兒子:我先前覺得挺好,讓你一欣賞就變得不好。這樣有什麽好?
5.《延安,我把你追尋》
兒子:“我們永遠告別了破舊的茅屋,卻忘不了延安窯洞溫熱的土坑。”
我:土坑?賣糕的,這是土炕!毛主席那時確實很艱苦,可也不能住在坑裏呀!
兒子:啥叫炕?我看著就像坑,有火的坑。
我:火坑?越說越不像話!毛主席把大家救出火坑,哪能自己往火坑裏跳?炕是一種床,底下燒火取暖。

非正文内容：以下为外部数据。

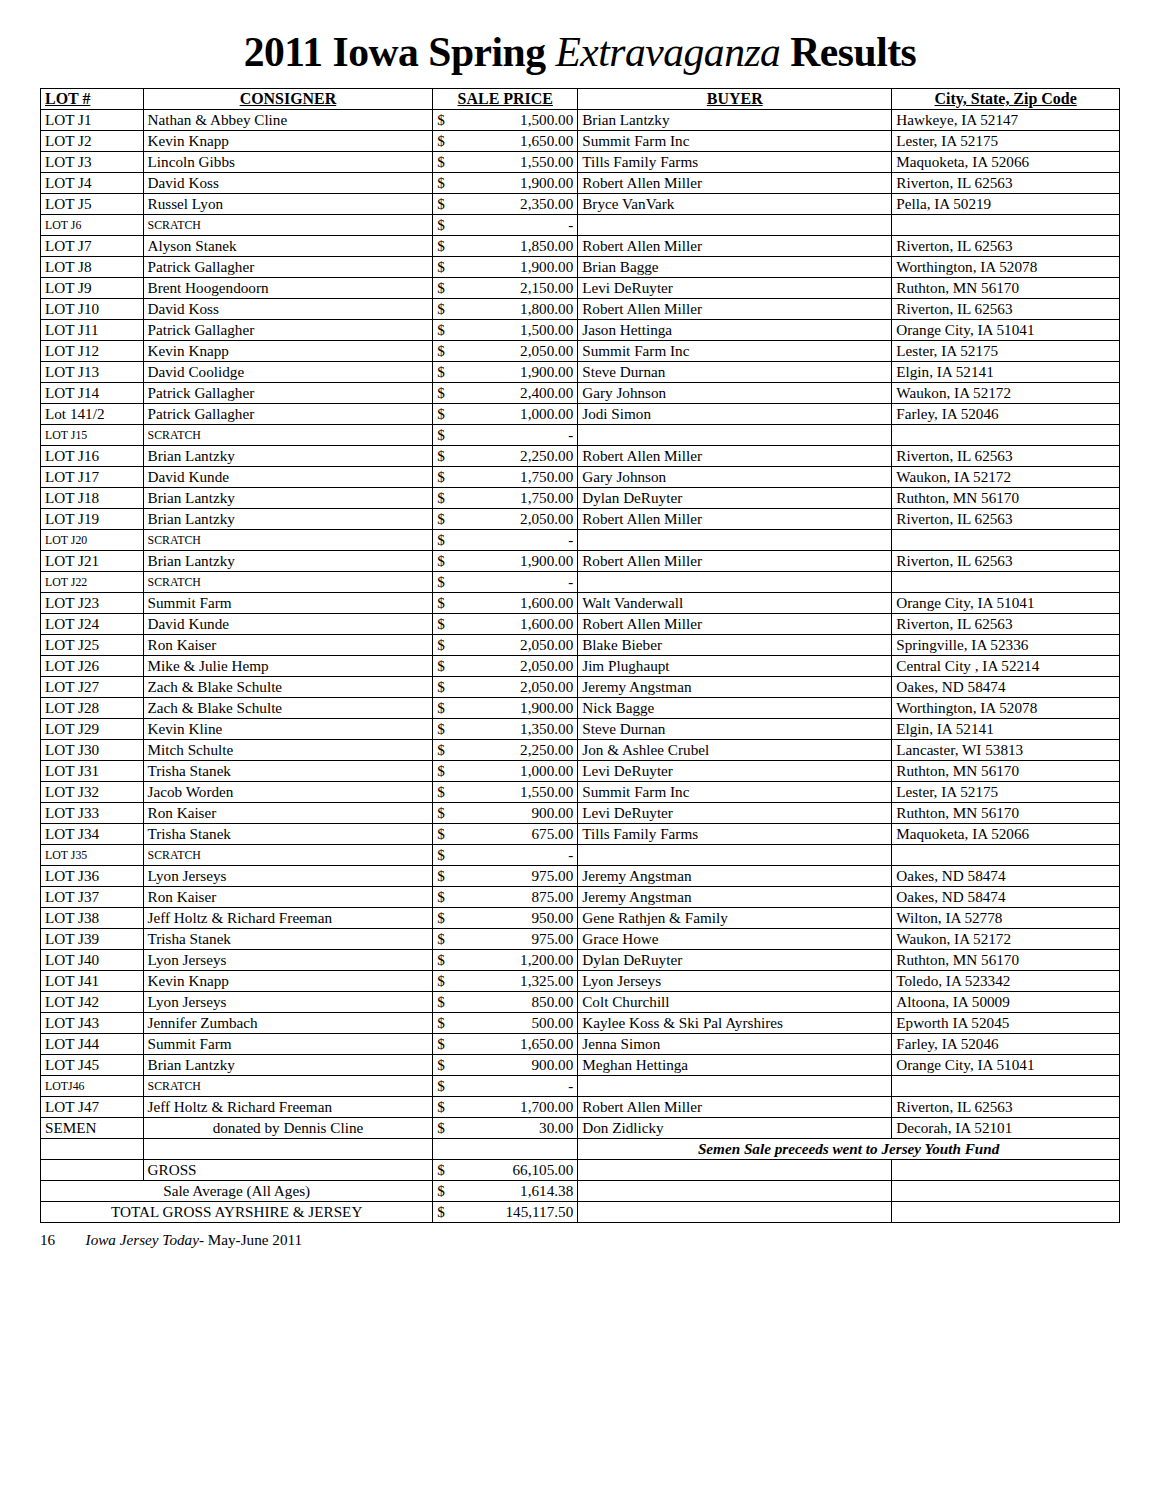2011 Iowa Spring Extravaganza Results
| LOT # | CONSIGNER | SALE PRICE | BUYER | City, State, Zip Code |
| --- | --- | --- | --- | --- |
| LOT J1 | Nathan & Abbey Cline | $ | 1,500.00 | Brian Lantzky | Hawkeye, IA 52147 |
| LOT J2 | Kevin Knapp | $ | 1,650.00 | Summit Farm Inc | Lester, IA 52175 |
| LOT J3 | Lincoln Gibbs | $ | 1,550.00 | Tills Family Farms | Maquoketa, IA 52066 |
| LOT J4 | David Koss | $ | 1,900.00 | Robert Allen Miller | Riverton, IL 62563 |
| LOT J5 | Russel Lyon | $ | 2,350.00 | Bryce VanVark | Pella, IA 50219 |
| LOT J6 | SCRATCH | $ | - | | |
| LOT J7 | Alyson Stanek | $ | 1,850.00 | Robert Allen Miller | Riverton, IL 62563 |
| LOT J8 | Patrick Gallagher | $ | 1,900.00 | Brian Bagge | Worthington, IA 52078 |
| LOT J9 | Brent Hoogendoorn | $ | 2,150.00 | Levi DeRuyter | Ruthton, MN 56170 |
| LOT J10 | David Koss | $ | 1,800.00 | Robert Allen Miller | Riverton, IL 62563 |
| LOT J11 | Patrick Gallagher | $ | 1,500.00 | Jason Hettinga | Orange City, IA 51041 |
| LOT J12 | Kevin Knapp | $ | 2,050.00 | Summit Farm Inc | Lester, IA 52175 |
| LOT J13 | David Coolidge | $ | 1,900.00 | Steve Durnan | Elgin, IA 52141 |
| LOT J14 | Patrick Gallagher | $ | 2,400.00 | Gary Johnson | Waukon, IA 52172 |
| Lot 141/2 | Patrick Gallagher | $ | 1,000.00 | Jodi Simon | Farley, IA 52046 |
| LOT J15 | SCRATCH | $ | - | | |
| LOT J16 | Brian Lantzky | $ | 2,250.00 | Robert Allen Miller | Riverton, IL 62563 |
| LOT J17 | David Kunde | $ | 1,750.00 | Gary Johnson | Waukon, IA 52172 |
| LOT J18 | Brian Lantzky | $ | 1,750.00 | Dylan DeRuyter | Ruthton, MN 56170 |
| LOT J19 | Brian Lantzky | $ | 2,050.00 | Robert Allen Miller | Riverton, IL 62563 |
| LOT J20 | SCRATCH | $ | - | | |
| LOT J21 | Brian Lantzky | $ | 1,900.00 | Robert Allen Miller | Riverton, IL 62563 |
| LOT J22 | SCRATCH | $ | - | | |
| LOT J23 | Summit Farm | $ | 1,600.00 | Walt Vanderwall | Orange City, IA 51041 |
| LOT J24 | David Kunde | $ | 1,600.00 | Robert Allen Miller | Riverton, IL 62563 |
| LOT J25 | Ron Kaiser | $ | 2,050.00 | Blake Bieber | Springville, IA 52336 |
| LOT J26 | Mike & Julie Hemp | $ | 2,050.00 | Jim Plughaupt | Central City , IA 52214 |
| LOT J27 | Zach & Blake Schulte | $ | 2,050.00 | Jeremy Angstman | Oakes, ND 58474 |
| LOT J28 | Zach & Blake Schulte | $ | 1,900.00 | Nick Bagge | Worthington, IA 52078 |
| LOT J29 | Kevin Kline | $ | 1,350.00 | Steve Durnan | Elgin, IA 52141 |
| LOT J30 | Mitch Schulte | $ | 2,250.00 | Jon & Ashlee Crubel | Lancaster, WI 53813 |
| LOT J31 | Trisha Stanek | $ | 1,000.00 | Levi DeRuyter | Ruthton, MN 56170 |
| LOT J32 | Jacob Worden | $ | 1,550.00 | Summit Farm Inc | Lester, IA 52175 |
| LOT J33 | Ron Kaiser | $ | 900.00 | Levi DeRuyter | Ruthton, MN 56170 |
| LOT J34 | Trisha Stanek | $ | 675.00 | Tills Family Farms | Maquoketa, IA 52066 |
| LOT J35 | SCRATCH | $ | - | | |
| LOT J36 | Lyon Jerseys | $ | 975.00 | Jeremy Angstman | Oakes, ND 58474 |
| LOT J37 | Ron Kaiser | $ | 875.00 | Jeremy Angstman | Oakes, ND 58474 |
| LOT J38 | Jeff Holtz & Richard Freeman | $ | 950.00 | Gene Rathjen & Family | Wilton, IA 52778 |
| LOT J39 | Trisha Stanek | $ | 975.00 | Grace Howe | Waukon, IA 52172 |
| LOT J40 | Lyon Jerseys | $ | 1,200.00 | Dylan DeRuyter | Ruthton, MN 56170 |
| LOT J41 | Kevin Knapp | $ | 1,325.00 | Lyon Jerseys | Toledo, IA 523342 |
| LOT J42 | Lyon Jerseys | $ | 850.00 | Colt Churchill | Altoona, IA 50009 |
| LOT J43 | Jennifer Zumbach | $ | 500.00 | Kaylee Koss & Ski Pal Ayrshires | Epworth IA 52045 |
| LOT J44 | Summit Farm | $ | 1,650.00 | Jenna Simon | Farley, IA 52046 |
| LOT J45 | Brian Lantzky | $ | 900.00 | Meghan Hettinga | Orange City, IA 51041 |
| LOTJ46 | SCRATCH | $ | - | | |
| LOT J47 | Jeff Holtz & Richard Freeman | $ | 1,700.00 | Robert Allen Miller | Riverton, IL 62563 |
| SEMEN | donated by Dennis Cline | $ | 30.00 | Don Zidlicky | Decorah, IA 52101 |
| | | | | Semen Sale preceeds went to Jersey Youth Fund |
| | GROSS | $ | 66,105.00 | | |
| Sale Average (All Ages) | $ | 1,614.38 | | |
| TOTAL GROSS AYRSHIRE & JERSEY | $ | 145,117.50 | | |
16 Iowa Jersey Today- May-June 2011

兒子:那就是火床了。人在上麵睡,晚上會不會給烤熟了?跟BBQ一樣?
我:哪兒能那麽大的火?夠暖和就行了。
兒子:下回到中國去,你帶我找個炕瞧瞧。我覺得挺好玩。
我:這個怕不容易。城裏沒人睡炕,東北農村可能還有。我小時就睡炕來著。
兒子:太悲慘了!你小時見過的東西,好多我都沒見過。
我:比如?
兒子:比如煤,比如豬,比如牛,比如雞,比如……
6.《記金華的雙龍洞》
兒子:“我懷著好奇的心情獨個兒仰臥在小船裏,自以為從後腦到肩背,到臀部,到腳跟,沒有一處不粘著船底了,才說一聲‘行了’,船就慢慢移動。”
我:等會兒!怎麽葉聖陶遊個雙龍洞,還要給粘到船底才行?
兒子:那怎麽不行?你不是說石鍾乳垂得很低,在船裏一翻身就會給磕到。粘上不就安全了?
我:胡說八道!你看清了,那個字是“貼”,不是“粘”!粘著船底還得了?誰要進內洞,工人都得先在船底刷層膠,把乘客粘在船底?到裏邊一起來,“嘶啦”,褲子粘掉了,頭發粘掉了……
兒子:哈哈!爬山虎那課的插圖裏就有葉聖陶,我當時還問他的頭發為啥那麽短,原來是在這裏給粘掉的!
7.《七月的天山》
兒子:“進入天山,戈壁灘上的鼴鼠被遠遠地拋在後邊,”
我:咦?這課我小時候學過,怎不記得戈壁灘上有鼴鼠?——我K!(又被罰一塊錢)這個詞是“炎暑”,意味炎熱的夏天。炎是二聲,不是四聲,明白不?好嘛,嚇我一跳。騎馬進天山,後麵跟著一群鼴鼠在戈壁灘上狂奔亂跑,這是什麽景象?還有什麽詩情畫意?
兒子:我覺得挺好玩的。鼴鼠多可愛呀!
我:那倒是。你小時候看過《鼴鼠的故事》,有一集是講小雪人的。雪人最後融化了,鼴鼠傷心地哭了。你哭得更厲害,簡直是嚎啕大哭,怎麽哄都哄不過來。
兒子:我有那麽幼稚嗎?我怎麽一點兒也記不得了!你騙我吧?
我:我沒騙你,你忘了唄!人很少能記住三歲以前的事情。這些記憶不屬於自己,而屬於爸爸媽媽。我們會永遠記住你那時的模樣。就算你長大成人,我們也不會忘記的。這是當爸爸媽媽的好處。